TRIBUNNEWS.COM – Untuk mengantisipasi serangan darat Israel di Rafah, salah satu unit infanteri utama militer Tel Aviv, Brigade Nahal yang megah, telah meninggalkan Jalur Gaza.
Media Israel melaporkan Brigade Nahal baru saja menyelesaikan lima operasi di Gaza tengah.
Times of Israel melaporkan bahwa setelah menyelesaikan misi di Jalur Gaza, mereka diberi waktu untuk beristirahat, berlatih dan mempertimbangkan rencana serangan di masa depan.
Kemarin, seorang pejabat senior pertahanan Israel mengatakan kepada Reuters bahwa militer telah sepenuhnya siap untuk pergi ke Rafah dan hanya menunggu izin pemerintah.
Pejabat medis Perserikatan Bangsa-Bangsa (PBB) telah berulang kali memperingatkan konsekuensi serangan besar-besaran di Rafah.
Sekitar 1,5 juta pengungsi Palestina mengungsi di kota yang terletak di perbatasan firaun ini.

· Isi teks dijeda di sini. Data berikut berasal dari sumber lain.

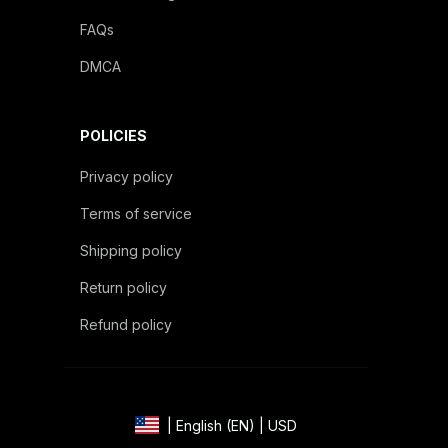
FAQs
DMCA
POLICIES
Privacy policy
Terms of service
Shipping policy
Return policy
Refund policy
| English (EN) | USD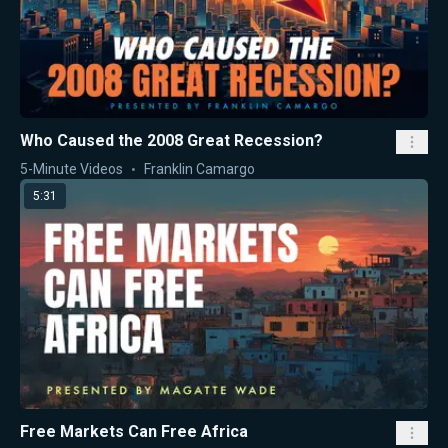
Who Caused the 2008 Great Recession?
5-Minute Videos
Franklin Camargo
5:31
Free Markets Can Free Africa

“Mungkin ada bencana kemanusiaan yang tidak terbayangkan,” kata badan tersebut. Pekerja bantuan Belgia tewas dalam ledakan Rafah
Pasukan Israel membunuh seorang pekerja bantuan asal Belgia dan putranya yang berusia tujuh tahun dalam serangan di Rafah di Jalur Gaza selatan, kata Menteri Kerja Sama Pembangunan dan Kebijakan Perkotaan Caroline Gennes.
“Dengan sangat sedih saya diberitahu bahwa salah satu karyawan kami tewas dalam pemboman Israel tadi malam,” tulis Gennes di X.
“Abdallah Nabhan dan putranya yang berusia 7 tahun Jamal tewas dalam serangan di Rafah,” tambahnya.
Setidaknya tujuh orang tewas dalam serangan terhadap gedung yang menampung sekitar 25 orang, termasuk pengungsi Palestina dari wilayah lain di Gaza. Warga Palestina di Tepi Barat yang diduduki memboikot produk Israel
Meskipun Israel memiliki kendali besar atas perekonomian di Tepi Barat yang diduduki, banyak warga Palestina di wilayah tersebut berupaya memboikot produk-produk Israel sebagai bentuk perlawanan.
“Listrik, air, dan gas kami berasal dari [Israel], jadi kami tidak bisa memboikotnya sepenuhnya,” Salma Anabtawi, seorang mahasiswa dari Tepi Barat, mengatakan kepada Al Jazeera.
“Tetapi bahkan jika saya kehilangan 35 persen, setidaknya itulah yang bisa saya lakukan.” Ribuan tenda telah didirikan di tengah Gaza saat Israel bersiap memasuki Rafah. Pada awal April, Israel membeli 40.000 tenda, mungkin sebagai persiapan untuk evakuasi warga sipil Rafah menjelang serangan darat yang sangat dikhawatirkan. (Tangkapan layar Twitter)
Selain perkembangan lain di Gaza, penemuan kuburan massal juga ramai dibicarakan dalam beberapa hari terakhir.
Selama seminggu ini, para pejabat Palestina telah menggali kuburan massal di kompleks medis Nasser.
Fasilitas medis ini dikepung oleh pasukan Israel pada Februari 2024.
Apa yang ditemukan?
Ada tiga kuburan massal di halaman Rumah Sakit Nasser, yang berisi setidaknya 392 mayat yang “ditumpuk”.
Sebagian besar jenazah tidak dapat diidentifikasi karena sudah membusuk atau dimutilasi, menurut Pertahanan Sipil Palestina.
Beberapa jenazah menunjukkan tanda-tanda eksekusi atau penyiksaan.
Pejabat pertahanan sipil mengatakan sebanyak 20 jenazah dikubur hidup-hidup.
Di antara mereka yang dimakamkan di kuburan adalah anak-anak dan pasien rumah sakit, dan beberapa masih menggunakan selang rumah sakit yang digunakan di ruang operasi atau ruang pemulihan.
PBB dan Uni Eropa telah menyatakan keprihatinan mendalam atas laporan kuburan massal dan menyerukan penyelidikan independen terhadap kemungkinan pelanggaran.
Gedung Putih AS juga mengatakan pihaknya “menginginkan jawaban.”
Israel menyangkal bahwa jenazah dikuburkan di kuburan massal.
Tel Aviv hanya mengatakan bahwa pasukannya sudah menggali dan memeriksa beberapa kuburan untuk mencari kemungkinan tawanan Israel di antara mereka.